Duygularımızı nasıl kontrol edebiliriz?
- Sizler de bilirsiniz ki insan psikolojisi olarak bir ortamda, gülünmemesi gerekse bile bir konu hakkında gülen kişi sayısı fazla olunca, orada bulunan biri istemese, hatta konuyu bilmese bile gülebiliyor. Bu zamanda ise bazı ortamlarda (okul, kafe, iş yeri vb.) konuşulan, ilgi gören ve gülünen konular maalesef şehvetli ve küfürlü olabiliyor. Hatta bu öyle bir dereceye gelmiştir ki baba ile oğul, öğretmen ve öğrenci gibi ciddi samimiyet ilişkilerinde bile bu tarz aşağılık konular yer almakta. Peki bu psikoloji meselesi olan "istemsizce gülme" olayını kendi üzerimizden nasıl yok edebiliriz?
- Bu tarz ilişki ve ortamlardaki tavrımız ve oradaki bulunan bireylere karşı davranışımız nasıl olmalıdır?

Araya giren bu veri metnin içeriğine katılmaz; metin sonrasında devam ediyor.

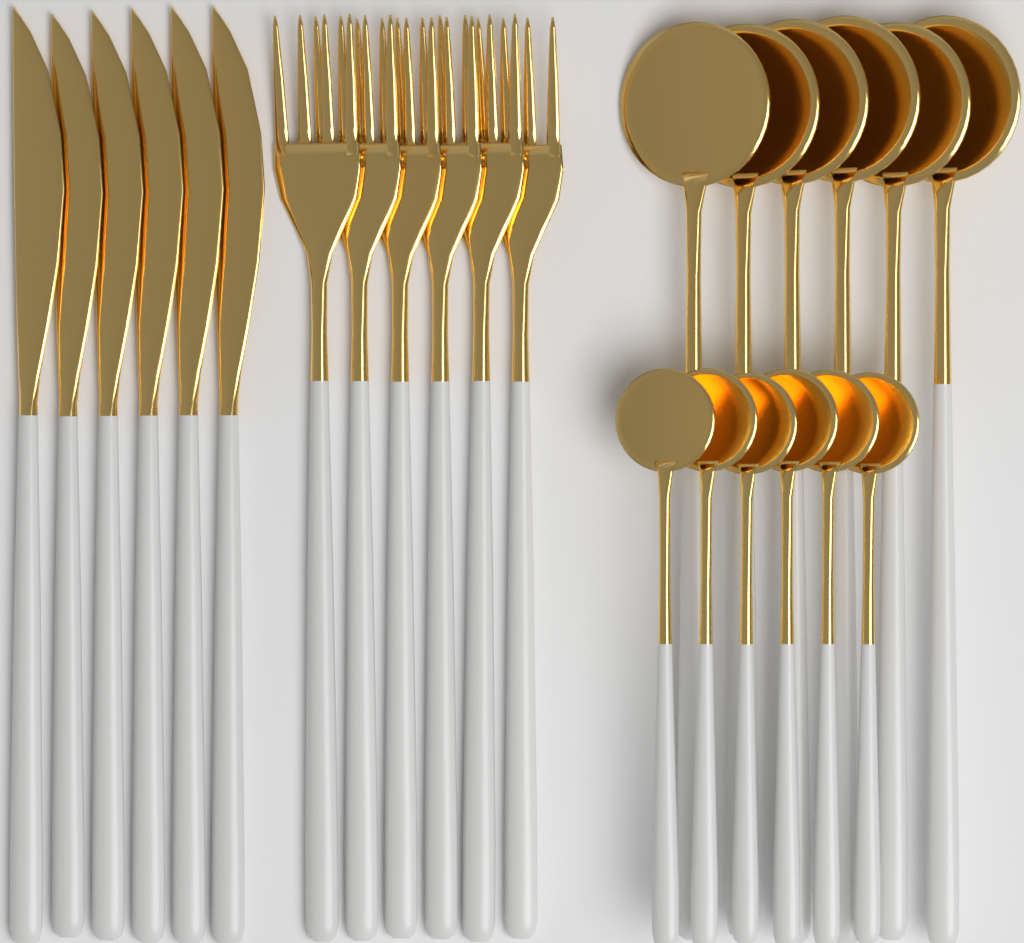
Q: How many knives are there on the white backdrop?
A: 6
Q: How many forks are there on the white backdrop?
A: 6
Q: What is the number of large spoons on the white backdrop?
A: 6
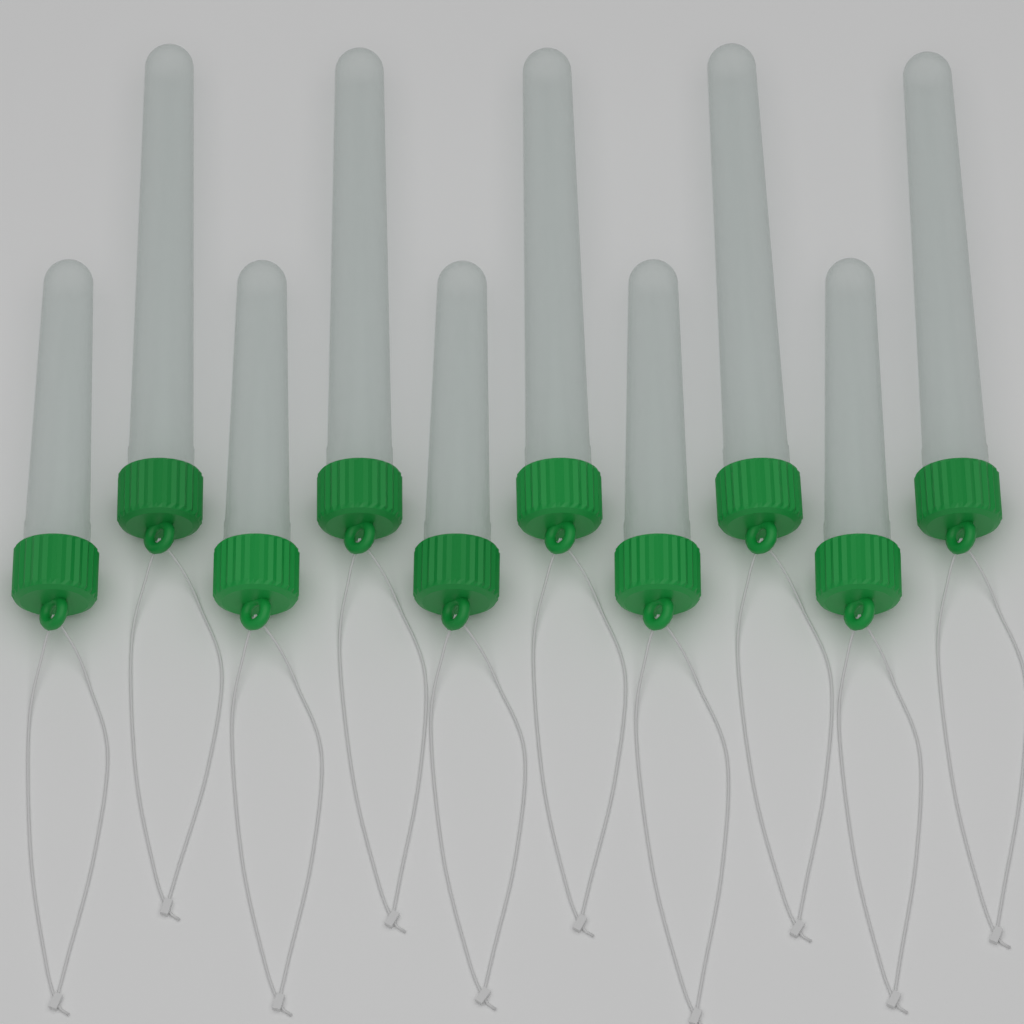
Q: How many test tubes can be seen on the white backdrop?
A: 10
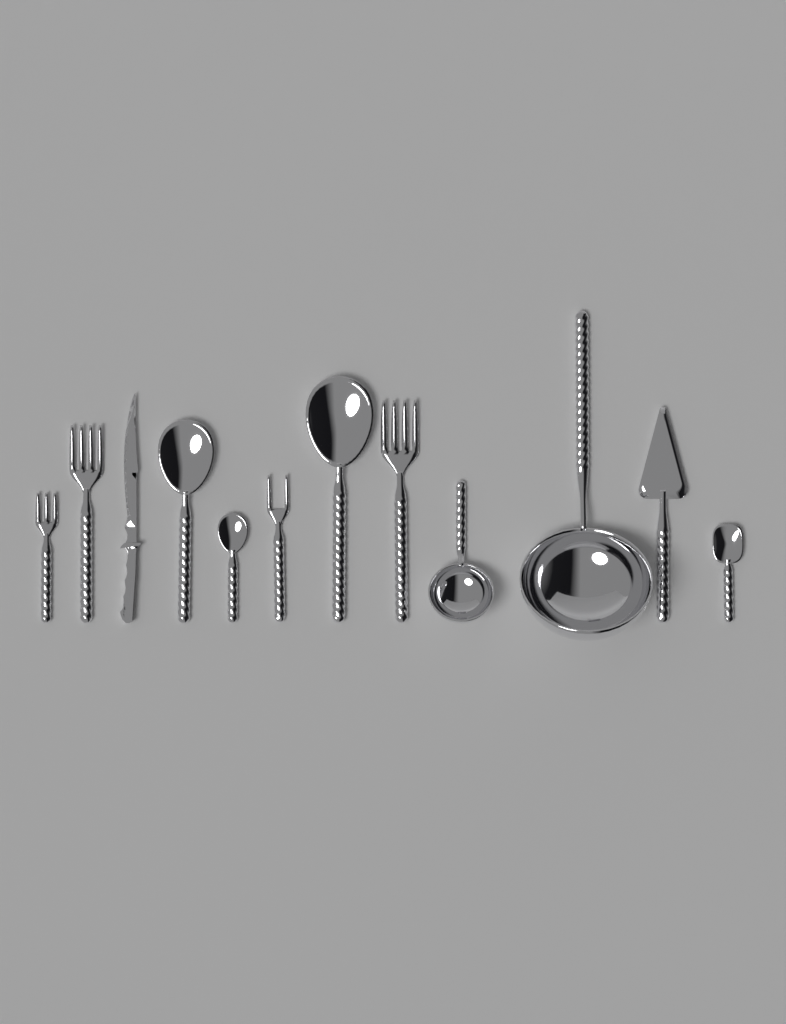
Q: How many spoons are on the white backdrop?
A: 4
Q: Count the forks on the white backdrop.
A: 4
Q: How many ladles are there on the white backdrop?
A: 2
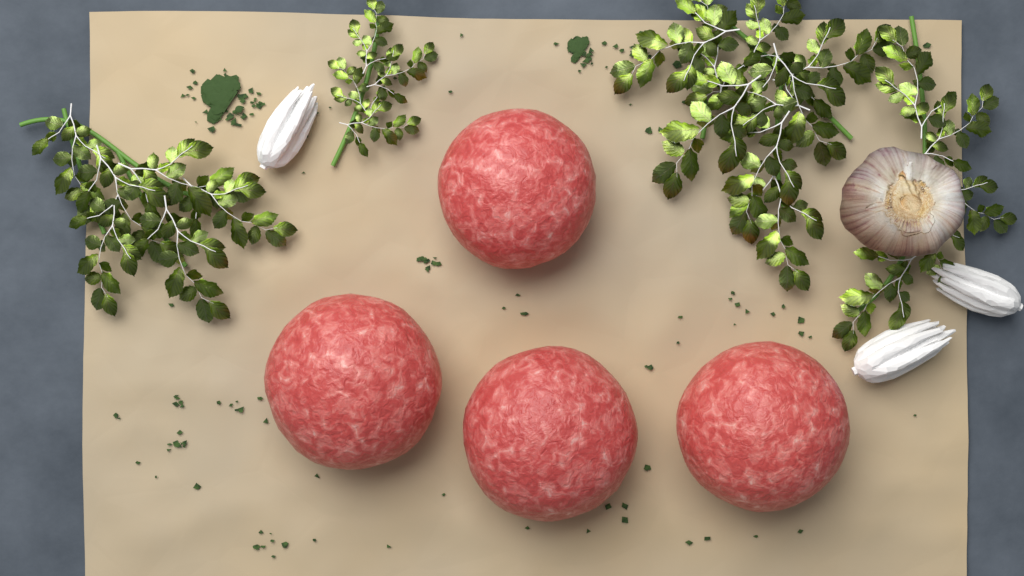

- Günümüzde birçok huysuz ve kaprisli insanlarla karşılaşabiliyoruz. Bazen biz de huysuz ve kaprisli olabiliyoruz, belki çoğunlukla. Peki bu tür ızdırap verici duygu ve düşüncelerden ve bunların şekillendirdiği davranışlardan nasıl kurtulabiliriz?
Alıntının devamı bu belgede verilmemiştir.